Open treyharris opened this issue 4 years ago • 5 comments

Steps to reproduce

(Requires access to multiple organizations or owner accounts):

  1. Connect Forge to a GitHub repo with issues and pull them into Forge
  2. Transfer ownership of the repo to a new owner (organization or user). You can now still visit https://github.com/${oldname}/${reponame}, but you will be redirected to https://github.com/${newname}/$reponame}.
  3. Quit and restart Emacs.
  4. Visit the repo again with magit-status and attempt to refresh issues.

Expected result:

The issues, as before, now migrated to the new owner.

Actual result:

Messages:

Pulling ${oldname}/${reponame}...done
Storing ${oldname}/${reponame}...done
Running hub fetch
Hub finished

No issues are displayed.

Continuing

  1. Move aside or delete the old repo.
  2. Clone the repo from its new name. Do not refer to the old name in any way.
  3. Run magit-status, then F y.

Expected results:

  • *Messages* referring to the new name
  • A list of issues

Actual results:

Messages:

Pulling ${oldname}/${reponame}...done
Storing ${oldname}/${reponame}...done
Running hub fetch
Hub finished

No issues are displayed.

Discussion

I traced execution enough to see that the issue is apparently in the SQLite file—this is where Forge is getting sent back to the old name, even when it’s never been referred to by Git in a given repo—and I suspect I could fix the issue by doing string-replacement in the SQL tables. But I have enough work in other repos in-flight that I’d prefer not to experiment.

Note that manually updating forge.remote for the repo does not make any difference here.

treyharris avatar Jan 23 '20 18:01 treyharris

Note, also, that the severity of this issue is higher than it might appear given the rarity of this event; you can no longer access the repo using Forge by any of:

  1. An old repo referring only to the old name using GitHub’s redirection for fetch and push requests
  2. An old repo with remotes and forge.remote renamed
  3. A brand-new clone to the new name with no reference to the old

all of which work fine with Magit in general.

Hm… for completeness, I should check a brand-new repo referring to the old name. I’ll edit this comment after doing that, but if it works that would reduce the severity by providing a workaround.
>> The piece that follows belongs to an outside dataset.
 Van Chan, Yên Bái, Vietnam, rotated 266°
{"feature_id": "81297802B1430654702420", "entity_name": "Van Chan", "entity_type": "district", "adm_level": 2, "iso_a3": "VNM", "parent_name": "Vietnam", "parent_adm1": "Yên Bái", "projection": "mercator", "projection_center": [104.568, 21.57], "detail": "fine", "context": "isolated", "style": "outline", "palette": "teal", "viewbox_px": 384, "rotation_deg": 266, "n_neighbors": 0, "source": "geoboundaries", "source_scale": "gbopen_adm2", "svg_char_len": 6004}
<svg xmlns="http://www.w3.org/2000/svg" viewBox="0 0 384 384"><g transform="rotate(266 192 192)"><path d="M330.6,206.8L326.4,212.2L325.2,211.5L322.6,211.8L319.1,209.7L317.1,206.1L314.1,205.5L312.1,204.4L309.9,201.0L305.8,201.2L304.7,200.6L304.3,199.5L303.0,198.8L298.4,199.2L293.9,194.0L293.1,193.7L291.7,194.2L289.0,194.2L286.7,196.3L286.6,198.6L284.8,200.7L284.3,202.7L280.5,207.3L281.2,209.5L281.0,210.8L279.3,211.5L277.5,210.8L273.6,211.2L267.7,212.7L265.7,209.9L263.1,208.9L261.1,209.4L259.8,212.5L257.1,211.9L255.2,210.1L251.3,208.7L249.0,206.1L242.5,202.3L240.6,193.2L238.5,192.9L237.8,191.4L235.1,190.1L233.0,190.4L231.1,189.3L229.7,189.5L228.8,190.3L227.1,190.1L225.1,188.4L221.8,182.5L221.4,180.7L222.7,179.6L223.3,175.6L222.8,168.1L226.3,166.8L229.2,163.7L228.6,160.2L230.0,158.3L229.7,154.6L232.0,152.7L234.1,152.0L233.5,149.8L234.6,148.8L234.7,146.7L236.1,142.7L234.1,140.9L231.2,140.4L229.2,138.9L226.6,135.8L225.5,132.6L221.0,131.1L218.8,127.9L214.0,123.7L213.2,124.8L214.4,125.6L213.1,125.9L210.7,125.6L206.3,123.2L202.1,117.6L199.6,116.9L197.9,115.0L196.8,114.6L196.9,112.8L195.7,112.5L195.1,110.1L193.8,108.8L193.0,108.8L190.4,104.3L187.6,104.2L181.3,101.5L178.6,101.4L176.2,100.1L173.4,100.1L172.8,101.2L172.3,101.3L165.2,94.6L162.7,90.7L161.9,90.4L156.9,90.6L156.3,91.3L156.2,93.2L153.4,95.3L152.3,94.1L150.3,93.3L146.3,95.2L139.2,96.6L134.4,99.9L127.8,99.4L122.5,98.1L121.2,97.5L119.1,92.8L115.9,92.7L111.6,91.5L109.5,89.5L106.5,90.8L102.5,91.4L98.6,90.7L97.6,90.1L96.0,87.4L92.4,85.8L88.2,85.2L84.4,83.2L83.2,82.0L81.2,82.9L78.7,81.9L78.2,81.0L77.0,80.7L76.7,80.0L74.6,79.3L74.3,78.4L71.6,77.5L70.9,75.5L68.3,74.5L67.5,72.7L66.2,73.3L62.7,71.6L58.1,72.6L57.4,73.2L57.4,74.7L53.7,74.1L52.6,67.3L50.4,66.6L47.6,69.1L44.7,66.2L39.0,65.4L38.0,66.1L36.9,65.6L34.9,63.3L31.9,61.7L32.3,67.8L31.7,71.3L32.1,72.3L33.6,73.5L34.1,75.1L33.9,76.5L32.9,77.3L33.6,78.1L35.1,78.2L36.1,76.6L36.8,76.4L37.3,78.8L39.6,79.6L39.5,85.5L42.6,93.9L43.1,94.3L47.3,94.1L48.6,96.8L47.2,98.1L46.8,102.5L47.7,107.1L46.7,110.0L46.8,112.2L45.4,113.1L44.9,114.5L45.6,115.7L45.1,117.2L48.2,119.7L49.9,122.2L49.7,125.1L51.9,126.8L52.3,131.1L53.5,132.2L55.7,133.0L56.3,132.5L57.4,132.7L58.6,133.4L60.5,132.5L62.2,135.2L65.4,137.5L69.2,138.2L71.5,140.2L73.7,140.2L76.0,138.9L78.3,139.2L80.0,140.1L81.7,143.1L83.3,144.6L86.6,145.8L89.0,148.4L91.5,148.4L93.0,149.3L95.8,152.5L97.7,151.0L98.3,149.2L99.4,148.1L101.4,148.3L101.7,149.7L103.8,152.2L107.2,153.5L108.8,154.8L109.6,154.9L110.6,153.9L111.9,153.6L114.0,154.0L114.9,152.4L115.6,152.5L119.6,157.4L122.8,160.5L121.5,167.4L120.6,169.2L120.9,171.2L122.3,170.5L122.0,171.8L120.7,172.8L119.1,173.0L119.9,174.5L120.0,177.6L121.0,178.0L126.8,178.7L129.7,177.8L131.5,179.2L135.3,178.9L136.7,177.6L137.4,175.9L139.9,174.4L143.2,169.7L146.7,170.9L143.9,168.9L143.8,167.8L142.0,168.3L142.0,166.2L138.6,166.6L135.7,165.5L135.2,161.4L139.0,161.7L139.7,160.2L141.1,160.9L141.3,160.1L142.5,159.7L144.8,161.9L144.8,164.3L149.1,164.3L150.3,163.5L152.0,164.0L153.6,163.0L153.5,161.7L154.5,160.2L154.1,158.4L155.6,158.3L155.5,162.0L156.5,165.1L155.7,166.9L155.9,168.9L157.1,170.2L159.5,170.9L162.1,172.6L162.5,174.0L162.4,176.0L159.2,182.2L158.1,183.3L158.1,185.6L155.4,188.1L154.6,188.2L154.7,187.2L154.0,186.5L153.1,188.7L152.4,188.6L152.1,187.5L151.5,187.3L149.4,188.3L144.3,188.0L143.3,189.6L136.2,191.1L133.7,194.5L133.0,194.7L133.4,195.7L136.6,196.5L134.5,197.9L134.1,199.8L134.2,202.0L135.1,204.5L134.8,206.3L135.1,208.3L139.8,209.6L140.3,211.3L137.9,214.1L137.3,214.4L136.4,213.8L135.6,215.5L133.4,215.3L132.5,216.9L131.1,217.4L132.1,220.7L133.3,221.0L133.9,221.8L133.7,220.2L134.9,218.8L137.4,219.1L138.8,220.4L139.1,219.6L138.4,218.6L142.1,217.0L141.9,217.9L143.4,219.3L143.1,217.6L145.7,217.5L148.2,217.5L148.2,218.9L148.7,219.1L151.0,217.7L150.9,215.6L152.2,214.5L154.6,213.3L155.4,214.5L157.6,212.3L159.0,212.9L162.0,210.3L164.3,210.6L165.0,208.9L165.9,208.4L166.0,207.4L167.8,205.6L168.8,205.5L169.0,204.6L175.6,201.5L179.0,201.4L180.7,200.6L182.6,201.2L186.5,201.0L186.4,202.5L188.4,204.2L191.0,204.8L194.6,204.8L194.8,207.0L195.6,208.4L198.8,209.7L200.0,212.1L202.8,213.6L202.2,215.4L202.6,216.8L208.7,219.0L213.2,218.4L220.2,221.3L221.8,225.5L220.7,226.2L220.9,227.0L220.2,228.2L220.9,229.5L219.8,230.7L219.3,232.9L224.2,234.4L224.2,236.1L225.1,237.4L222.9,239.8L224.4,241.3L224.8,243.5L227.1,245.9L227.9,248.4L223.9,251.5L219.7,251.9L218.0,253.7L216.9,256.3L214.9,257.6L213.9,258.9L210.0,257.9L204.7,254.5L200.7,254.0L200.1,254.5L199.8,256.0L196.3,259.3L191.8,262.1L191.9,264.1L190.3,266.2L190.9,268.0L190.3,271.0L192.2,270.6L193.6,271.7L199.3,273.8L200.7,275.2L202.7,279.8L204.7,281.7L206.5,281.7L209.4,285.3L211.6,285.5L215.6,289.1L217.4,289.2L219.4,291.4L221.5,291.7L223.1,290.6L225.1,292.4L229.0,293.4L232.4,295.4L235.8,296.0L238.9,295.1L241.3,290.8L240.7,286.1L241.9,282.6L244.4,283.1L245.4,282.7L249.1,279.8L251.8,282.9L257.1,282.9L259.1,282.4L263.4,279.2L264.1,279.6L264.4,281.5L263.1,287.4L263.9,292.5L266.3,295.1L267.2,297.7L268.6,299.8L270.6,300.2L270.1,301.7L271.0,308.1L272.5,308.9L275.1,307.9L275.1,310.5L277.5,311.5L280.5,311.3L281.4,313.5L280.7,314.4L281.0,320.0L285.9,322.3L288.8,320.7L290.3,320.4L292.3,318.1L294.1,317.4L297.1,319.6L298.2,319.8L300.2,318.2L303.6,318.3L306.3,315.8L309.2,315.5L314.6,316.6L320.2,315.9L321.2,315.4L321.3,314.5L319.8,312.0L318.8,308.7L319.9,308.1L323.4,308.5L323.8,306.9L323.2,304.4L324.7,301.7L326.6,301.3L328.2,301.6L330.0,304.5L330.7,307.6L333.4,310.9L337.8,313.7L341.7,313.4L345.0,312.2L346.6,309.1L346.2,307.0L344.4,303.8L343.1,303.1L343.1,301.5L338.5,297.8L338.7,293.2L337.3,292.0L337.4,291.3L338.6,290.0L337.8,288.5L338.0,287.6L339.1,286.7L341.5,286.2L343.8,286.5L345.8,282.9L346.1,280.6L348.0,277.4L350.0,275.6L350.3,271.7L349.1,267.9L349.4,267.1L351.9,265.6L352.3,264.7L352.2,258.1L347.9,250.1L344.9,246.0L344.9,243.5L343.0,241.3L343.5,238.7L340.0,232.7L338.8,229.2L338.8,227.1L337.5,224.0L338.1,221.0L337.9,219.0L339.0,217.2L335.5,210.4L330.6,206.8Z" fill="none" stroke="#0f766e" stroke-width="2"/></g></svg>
treyharris avatar Jan 23 '20 18:01 treyharris

No... if you create a brand-new repo on the old name, you get a different message on forge-pull:

Cannot determine forge repository.  ${HOME}/src/${oldname}/${reponame} isn’t a forge url

This seems strange, given that I’m following the usual remote conventions, I’d have expected it to act identically to the three cases mentioned in the prior comment. But perhaps an underlying library doesn’t deal with 302 redirects correctly in some case.
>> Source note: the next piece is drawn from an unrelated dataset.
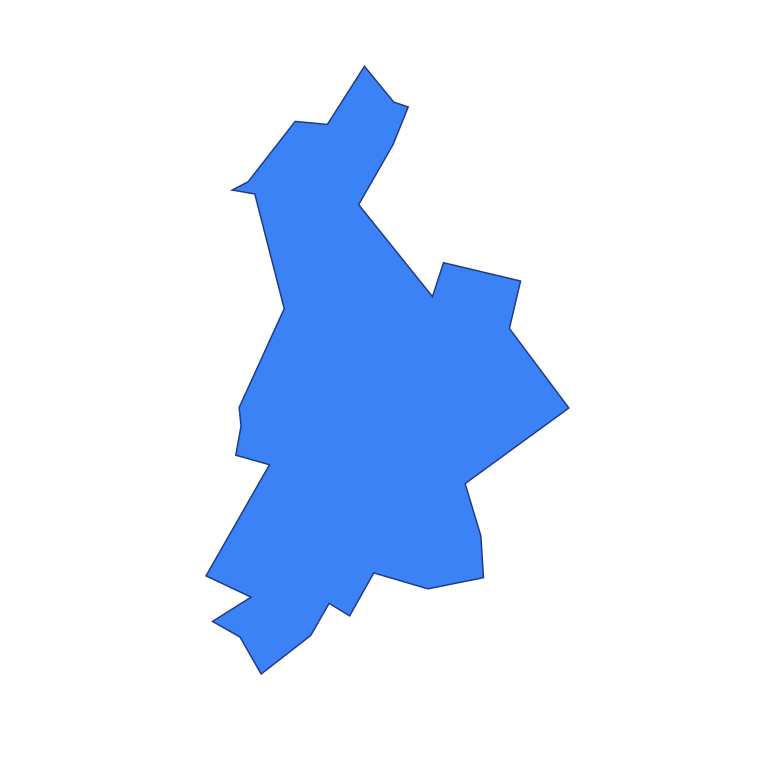 outline of Paxtakor, Jizzakh, Uzbekistan, rotated 11°
{"feature_id": "79887680B29992956990251", "entity_name": "Paxtakor", "entity_type": "district", "adm_level": 2, "iso_a3": "UZB", "parent_name": "Uzbekistan", "parent_adm1": "Jizzakh", "projection": "natural_earth1", "projection_center": [68.003, 40.317], "detail": "fine", "context": "isolated", "style": "filled", "palette": "blue", "viewbox_px": 768, "rotation_deg": 11, "n_neighbors": 0, "source": "geoboundaries", "source_scale": "gbopen_adm2", "svg_char_len": 577}
<svg xmlns="http://www.w3.org/2000/svg" viewBox="0 0 768 768"><g transform="rotate(11 384 384)"><path d="M318.7,692.1L360.0,644.9L372.0,609.8L394.5,618.2L410.0,571.4L466.1,576.7L518.6,555.1L508.1,514.7L482.6,466.3L570.0,372.3L496.5,305.6L498.4,256.9L419.3,253.6L414.9,289.0L324.9,212.8L347.2,147.2L354.9,107.5L339.7,105.4L304.2,75.9L278.9,140.0L246.7,143.2L212.1,211.3L198.0,222.6L220.9,222.1L271.7,329.1L246.3,434.7L251.7,452.6L252.1,482.2L287.0,485.1L245.9,606.3L294.1,618.6L261.0,649.8L291.0,659.9L318.7,692.1Z" fill="#3b82f6" stroke="#1e3a8a" stroke-width="1.5"/></g></svg>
treyharris avatar Jan 23 '20 18:01 treyharris

This is due to a misguided early attempt to more gracefully with renamed repositories. The result is that we deal with them less gracefully. Fixing that will be a lot of work. There's another issue about this I believe but I am unable to find it. Your only option is to delete the data using forge-remove-repository and then adding it again after making sure the urls are up-to-date.

tarsius avatar Jan 23 '20 18:01 tarsius

Shouldn't it be possible to notice the redirect (or notice some error and then check if there's a redirect from the old url), and then ask the user if they want to remove and re-add? I don't know what the corresponding api call would be, but I'm able to curl https://github.com/oldowner/repo and get a HTTP 301 pointing at https://github.com/newowner/repo.

unhammer avatar Sep 01 '21 10:09 unhammer

Shouldn't it be possible to notice the redirect (or notice some error and then check if there's a redirect from the old url), and then ask the user if they want to remove and re-add?

Yes, but in my last message I said:

This is due to a misguided early attempt to more gracefully with renamed repositories. The result is that we deal with them less gracefully. Fixing that will be a lot of work.

Or in other words, we already did what you are suggesting and it backfired. Trying again is not a priority and my past statement sounds like I have already come to the conclusion that doing so would be a lot of work.